* CONSIGNE 1: Pouvez-vous extraire du texte sur la médecine traditionnelle tout le passage qui va de « En 2003, l'appui » jusqu'à « et au VietNam. » inclus ?
* CONSIGNE 2: Pouvez-vous poursuivre le texte sur la médecine traditionnelle à partir de sa dernière phrase ?

* EXTRAIT:
========================================================================

L'OMS soutient la médecine traditionnelle
A l'heure actuelle, l'OMS appuie dans trois pays africains des
études cliniques sur des antipaludiques ; il s'est avéré que certaines
plantes comportaient un potentiel intéressant contre le paludisme.
D'autres activités de collaboration sont en cours avec le Burkina
Faso, le Ghana, le Kenya, le Mali, le Nigeria, l'Ouganda, la République
démocratique du Congo et le Zimbabwe pour la recherche et l'évaluation
de traitements à base de plantes contre le VIH/SIDA, le paludisme,
l'anémie drépanocytaire et le diabète sucré. En Tanzanie, l'OMS
prête un appui technique aux autorités en collaboration avec la
Chine pour la production d'antipaludiques extraits de la plante
chinoise Artemisia annua. La production locale de ce médicament
permettra de faire tomber le prix de la dose de US $6 ou $7 à $2,
montant plus abordable.
En 2003, l'appui de l'OMS a permis jusqu'ici de mettre au point
et d'introduire des programmes de formation aux soins traditionnels
et parallèles dans sept établissements d'enseignement de niveau
tertiaire aux Philippines. Des ateliers de formation à l'usage des
médicaments traditionnels contre certains troubles et maladies ont
d'autre part été organisés en Chine, en Mongolie et au VietNam.
Les priorités concernant la promotion de l'utilisation des médicaments
traditionnels. Plus d'un tiers des habitants des pays en développement
n'ont pas accès aux médicaments essentiels. L'accès à des thérapies
traditionnelles ou complémentaires/parallèles sûres et efficaces
pourrait être déterminant pour le développement des soins de santé.
Si la Chine, la République populaire démocratique de Corée, la
République de Corée et le VietNam ont entièrement intégré la médecine
traditionnelle dans leur système de soins, de nombreux pays doivent
encore rassembler des faits normalisés sur ce type de soins et les
intégrer dans leurs systèmes. Dans 70 pays, les médicaments à base
de plantes font l'objet d'une réglementation, mais le contrôle législatif
des plantes médicinales n'a pas suivi un modèle structuré, et ce
parce que les produits ou médicaments à base de plantes ne sont
pas définis partout de la même façon et que diverses approches ont
été adoptées pour l'homologation, la distribution, la fabrication
et le commerce de ces produits.

========================================================================

* DONNÉES FOURNIES:
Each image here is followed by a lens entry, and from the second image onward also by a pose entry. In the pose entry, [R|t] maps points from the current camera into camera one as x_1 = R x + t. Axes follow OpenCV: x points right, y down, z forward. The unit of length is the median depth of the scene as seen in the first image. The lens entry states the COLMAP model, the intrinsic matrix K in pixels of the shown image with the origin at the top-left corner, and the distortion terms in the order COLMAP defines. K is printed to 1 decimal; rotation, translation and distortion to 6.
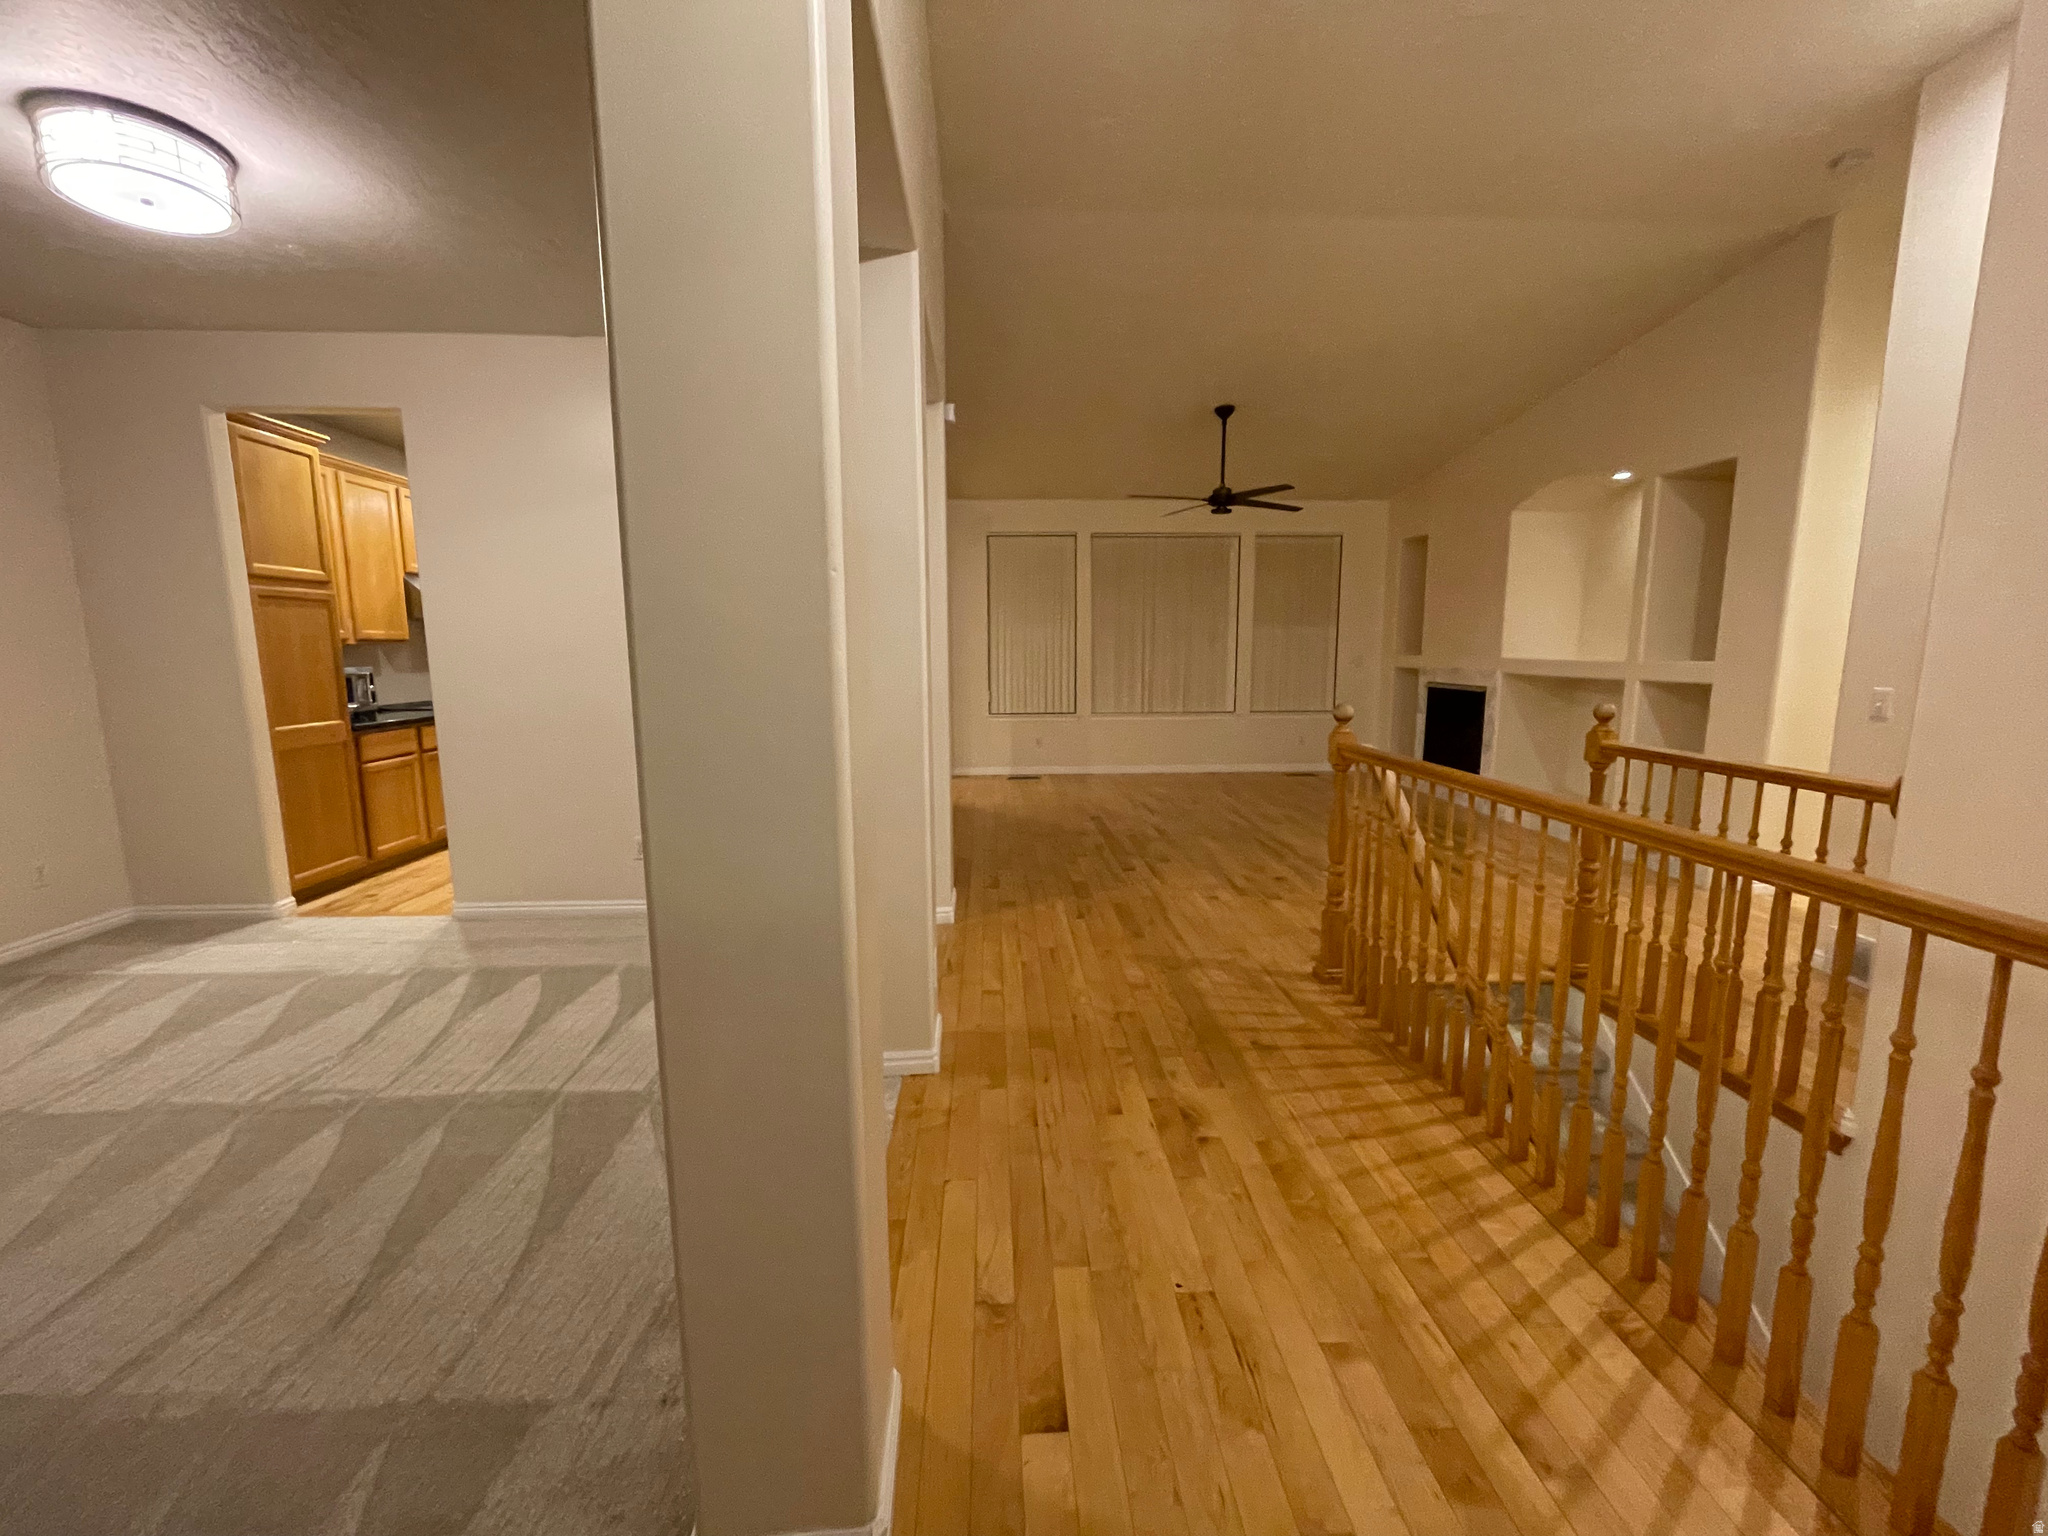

========================================================================

* RÉSULTAT 1:
En 2003, l'appui de l'OMS a permis jusqu'ici de mettre au point
et d'introduire des programmes de formation aux soins traditionnels
et parallèles dans sept établissements d'enseignement de niveau
tertiaire aux Philippines. Des ateliers de formation à l'usage des
médicaments traditionnels contre certains troubles et maladies ont
d'autre part été organisés en Chine, en Mongolie et au VietNam.

* RÉSULTAT 2:
Etant donné le peu de données scientifiques sur l'innocuité et
l'efficacité de la médecine traditionnelle et de la médecine complémentaire
et parallèle et pour d'autres raisons aussi, il est important pour
les gouvernements de :
- formuler une politique et une réglementation nationales pour
le bon usage de la médecine traditionnelle et de la médecine complémentaire
ou parallèle ainsi que pour leur intégration dans le système national
de soins, conformément à la stratégie de l'OMS pour la médecine
traditionnelle ;
- mettre en place des mécanismes de réglementation pour contrôler
l'innocuité et la qualité des produits et des pratiques de la
médecine traditionnelle et de la médecine complémentaire ou parallèle
;
- sensibiliser le grand public et les consommateurs aux thérapies
traditionnelles et complémentaires ou parallèles qui peuvent être
appliquées avec efficacité et sans danger ;
- cultiver et conserver les plantes médicinales pour qu'elles
puissent être durablement utilisées.